### [Task to carry out]
Retype each entry below, keeping every character the same.

◆ ◆ ◆

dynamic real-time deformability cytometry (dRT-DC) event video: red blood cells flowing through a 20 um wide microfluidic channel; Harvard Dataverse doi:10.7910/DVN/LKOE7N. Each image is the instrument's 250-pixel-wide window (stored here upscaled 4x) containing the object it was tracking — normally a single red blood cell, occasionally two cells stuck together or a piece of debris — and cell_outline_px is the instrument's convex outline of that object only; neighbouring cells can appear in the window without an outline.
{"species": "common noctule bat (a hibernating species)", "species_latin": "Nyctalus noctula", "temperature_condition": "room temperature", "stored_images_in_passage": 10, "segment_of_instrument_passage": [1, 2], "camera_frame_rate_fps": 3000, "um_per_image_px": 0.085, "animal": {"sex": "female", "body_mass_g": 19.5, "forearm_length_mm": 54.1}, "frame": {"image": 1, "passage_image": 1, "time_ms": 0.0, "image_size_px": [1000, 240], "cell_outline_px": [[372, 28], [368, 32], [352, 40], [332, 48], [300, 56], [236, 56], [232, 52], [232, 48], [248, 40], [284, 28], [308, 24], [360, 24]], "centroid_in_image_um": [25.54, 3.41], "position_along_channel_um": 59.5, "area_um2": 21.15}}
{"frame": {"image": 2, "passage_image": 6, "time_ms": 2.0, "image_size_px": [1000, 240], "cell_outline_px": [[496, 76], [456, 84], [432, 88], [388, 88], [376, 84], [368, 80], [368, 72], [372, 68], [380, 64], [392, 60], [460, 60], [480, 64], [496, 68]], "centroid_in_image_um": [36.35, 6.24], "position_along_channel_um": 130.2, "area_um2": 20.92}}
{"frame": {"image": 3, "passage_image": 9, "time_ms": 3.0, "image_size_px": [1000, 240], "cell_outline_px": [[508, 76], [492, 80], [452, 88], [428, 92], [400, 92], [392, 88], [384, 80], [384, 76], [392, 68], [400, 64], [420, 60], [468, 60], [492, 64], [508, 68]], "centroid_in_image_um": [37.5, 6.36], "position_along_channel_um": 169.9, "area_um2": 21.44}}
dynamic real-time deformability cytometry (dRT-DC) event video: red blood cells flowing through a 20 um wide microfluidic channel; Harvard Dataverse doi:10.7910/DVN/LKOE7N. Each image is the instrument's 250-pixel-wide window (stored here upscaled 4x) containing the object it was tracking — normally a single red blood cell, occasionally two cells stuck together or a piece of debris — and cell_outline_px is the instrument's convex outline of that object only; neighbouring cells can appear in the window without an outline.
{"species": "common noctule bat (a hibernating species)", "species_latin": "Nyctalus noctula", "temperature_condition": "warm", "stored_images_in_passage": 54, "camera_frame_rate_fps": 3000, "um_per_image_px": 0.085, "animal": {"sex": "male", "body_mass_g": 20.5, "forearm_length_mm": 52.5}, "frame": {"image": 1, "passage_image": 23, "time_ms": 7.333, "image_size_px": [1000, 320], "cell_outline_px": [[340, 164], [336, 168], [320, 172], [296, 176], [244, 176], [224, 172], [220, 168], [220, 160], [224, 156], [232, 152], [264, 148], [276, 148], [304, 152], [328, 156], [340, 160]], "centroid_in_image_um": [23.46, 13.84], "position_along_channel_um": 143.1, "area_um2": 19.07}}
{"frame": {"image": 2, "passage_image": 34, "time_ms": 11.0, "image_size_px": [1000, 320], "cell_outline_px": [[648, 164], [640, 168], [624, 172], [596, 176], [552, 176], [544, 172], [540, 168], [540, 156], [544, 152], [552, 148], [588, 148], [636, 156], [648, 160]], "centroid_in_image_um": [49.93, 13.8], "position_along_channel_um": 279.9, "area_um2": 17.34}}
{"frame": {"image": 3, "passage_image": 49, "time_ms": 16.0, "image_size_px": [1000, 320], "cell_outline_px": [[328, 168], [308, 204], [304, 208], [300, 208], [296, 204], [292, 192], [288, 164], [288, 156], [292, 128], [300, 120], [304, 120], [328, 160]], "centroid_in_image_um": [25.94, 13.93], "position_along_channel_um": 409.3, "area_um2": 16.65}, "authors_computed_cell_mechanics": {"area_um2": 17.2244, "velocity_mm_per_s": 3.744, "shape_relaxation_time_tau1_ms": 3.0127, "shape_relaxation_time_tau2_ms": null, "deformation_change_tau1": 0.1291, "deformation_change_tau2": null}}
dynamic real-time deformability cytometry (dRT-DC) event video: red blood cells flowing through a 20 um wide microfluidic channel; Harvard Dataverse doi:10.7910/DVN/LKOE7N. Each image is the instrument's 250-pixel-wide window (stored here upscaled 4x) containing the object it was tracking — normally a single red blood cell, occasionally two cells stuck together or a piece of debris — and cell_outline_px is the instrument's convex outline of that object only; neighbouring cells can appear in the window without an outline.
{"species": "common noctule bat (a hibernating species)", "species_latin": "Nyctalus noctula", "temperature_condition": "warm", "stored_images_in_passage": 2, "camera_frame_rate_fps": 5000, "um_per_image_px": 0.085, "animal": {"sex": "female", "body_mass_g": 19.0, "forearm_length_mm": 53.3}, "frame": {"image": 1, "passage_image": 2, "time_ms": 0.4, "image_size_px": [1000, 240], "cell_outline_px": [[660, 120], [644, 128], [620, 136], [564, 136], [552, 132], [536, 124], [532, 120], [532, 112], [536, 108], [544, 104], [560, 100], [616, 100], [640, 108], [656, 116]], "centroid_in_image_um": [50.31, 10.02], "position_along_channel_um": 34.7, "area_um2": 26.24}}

◆ ◆ ◆

### [The answer]
dynamic real-time deformability cytometry (dRT-DC) event video: red blood cells flowing through a 20 um wide microfluidic channel; Harvard Dataverse doi:10.7910/DVN/LKOE7N. Each image is the instrument's 250-pixel-wide window (stored here upscaled 4x) containing the object it was tracking — normally a single red blood cell, occasionally two cells stuck together or a piece of debris — and cell_outline_px is the instrument's convex outline of that object only; neighbouring cells can appear in the window without an outline.
{"species": "common noctule bat (a hibernating species)", "species_latin": "Nyctalus noctula", "temperature_condition": "room temperature", "stored_images_in_passage": 10, "segment_of_instrument_passage": [1, 2], "camera_frame_rate_fps": 3000, "um_per_image_px": 0.085, "animal": {"sex": "female", "body_mass_g": 19.5, "forearm_length_mm": 54.1}, "frame": {"image": 1, "passage_image": 1, "time_ms": 0.0, "image_size_px": [1000, 240], "cell_outline_px": [[372, 28], [368, 32], [352, 40], [332, 48], [300, 56], [236, 56], [232, 52], [232, 48], [248, 40], [284, 28], [308, 24], [360, 24]], "centroid_in_image_um": [25.54, 3.41], "position_along_channel_um": 59.5, "area_um2": 21.15}}
{"frame": {"image": 2, "passage_image": 6, "time_ms": 2.0, "image_size_px": [1000, 240], "cell_outline_px": [[496, 76], [456, 84], [432, 88], [388, 88], [376, 84], [368, 80], [368, 72], [372, 68], [380, 64], [392, 60], [460, 60], [480, 64], [496, 68]], "centroid_in_image_um": [36.35, 6.24], "position_along_channel_um": 130.2, "area_um2": 20.92}}
{"frame": {"image": 3, "passage_image": 9, "time_ms": 3.0, "image_size_px": [1000, 240], "cell_outline_px": [[508, 76], [492, 80], [452, 88], [428, 92], [400, 92], [392, 88], [384, 80], [384, 76], [392, 68], [400, 64], [420, 60], [468, 60], [492, 64], [508, 68]], "centroid_in_image_um": [37.5, 6.36], "position_along_channel_um": 169.9, "area_um2": 21.44}}
dynamic real-time deformability cytometry (dRT-DC) event video: red blood cells flowing through a 20 um wide microfluidic channel; Harvard Dataverse doi:10.7910/DVN/LKOE7N. Each image is the instrument's 250-pixel-wide window (stored here upscaled 4x) containing the object it was tracking — normally a single red blood cell, occasionally two cells stuck together or a piece of debris — and cell_outline_px is the instrument's convex outline of that object only; neighbouring cells can appear in the window without an outline.
{"species": "common noctule bat (a hibernating species)", "species_latin": "Nyctalus noctula", "temperature_condition": "warm", "stored_images_in_passage": 54, "camera_frame_rate_fps": 3000, "um_per_image_px": 0.085, "animal": {"sex": "male", "body_mass_g": 20.5, "forearm_length_mm": 52.5}, "frame": {"image": 1, "passage_image": 23, "time_ms": 7.333, "image_size_px": [1000, 320], "cell_outline_px": [[340, 164], [336, 168], [320, 172], [296, 176], [244, 176], [224, 172], [220, 168], [220, 160], [224, 156], [232, 152], [264, 148], [276, 148], [304, 152], [328, 156], [340, 160]], "centroid_in_image_um": [23.46, 13.84], "position_along_channel_um": 143.1, "area_um2": 19.07}}
{"frame": {"image": 2, "passage_image": 34, "time_ms": 11.0, "image_size_px": [1000, 320], "cell_outline_px": [[648, 164], [640, 168], [624, 172], [596, 176], [552, 176], [544, 172], [540, 168], [540, 156], [544, 152], [552, 148], [588, 148], [636, 156], [648, 160]], "centroid_in_image_um": [49.93, 13.8], "position_along_channel_um": 279.9, "area_um2": 17.34}}
{"frame": {"image": 3, "passage_image": 49, "time_ms": 16.0, "image_size_px": [1000, 320], "cell_outline_px": [[328, 168], [308, 204], [304, 208], [300, 208], [296, 204], [292, 192], [288, 164], [288, 156], [292, 128], [300, 120], [304, 120], [328, 160]], "centroid_in_image_um": [25.94, 13.93], "position_along_channel_um": 409.3, "area_um2": 16.65}, "authors_computed_cell_mechanics": {"area_um2": 17.2244, "velocity_mm_per_s": 3.744, "shape_relaxation_time_tau1_ms": 3.0127, "shape_relaxation_time_tau2_ms": null, "deformation_change_tau1": 0.1291, "deformation_change_tau2": null}}
dynamic real-time deformability cytometry (dRT-DC) event video: red blood cells flowing through a 20 um wide microfluidic channel; Harvard Dataverse doi:10.7910/DVN/LKOE7N. Each image is the instrument's 250-pixel-wide window (stored here upscaled 4x) containing the object it was tracking — normally a single red blood cell, occasionally two cells stuck together or a piece of debris — and cell_outline_px is the instrument's convex outline of that object only; neighbouring cells can appear in the window without an outline.
{"species": "common noctule bat (a hibernating species)", "species_latin": "Nyctalus noctula", "temperature_condition": "warm", "stored_images_in_passage": 2, "camera_frame_rate_fps": 5000, "um_per_image_px": 0.085, "animal": {"sex": "female", "body_mass_g": 19.0, "forearm_length_mm": 53.3}, "frame": {"image": 1, "passage_image": 2, "time_ms": 0.4, "image_size_px": [1000, 240], "cell_outline_px": [[660, 120], [644, 128], [620, 136], [564, 136], [552, 132], [536, 124], [532, 120], [532, 112], [536, 108], [544, 104], [560, 100], [616, 100], [640, 108], [656, 116]], "centroid_in_image_um": [50.31, 10.02], "position_along_channel_um": 34.7, "area_um2": 26.24}}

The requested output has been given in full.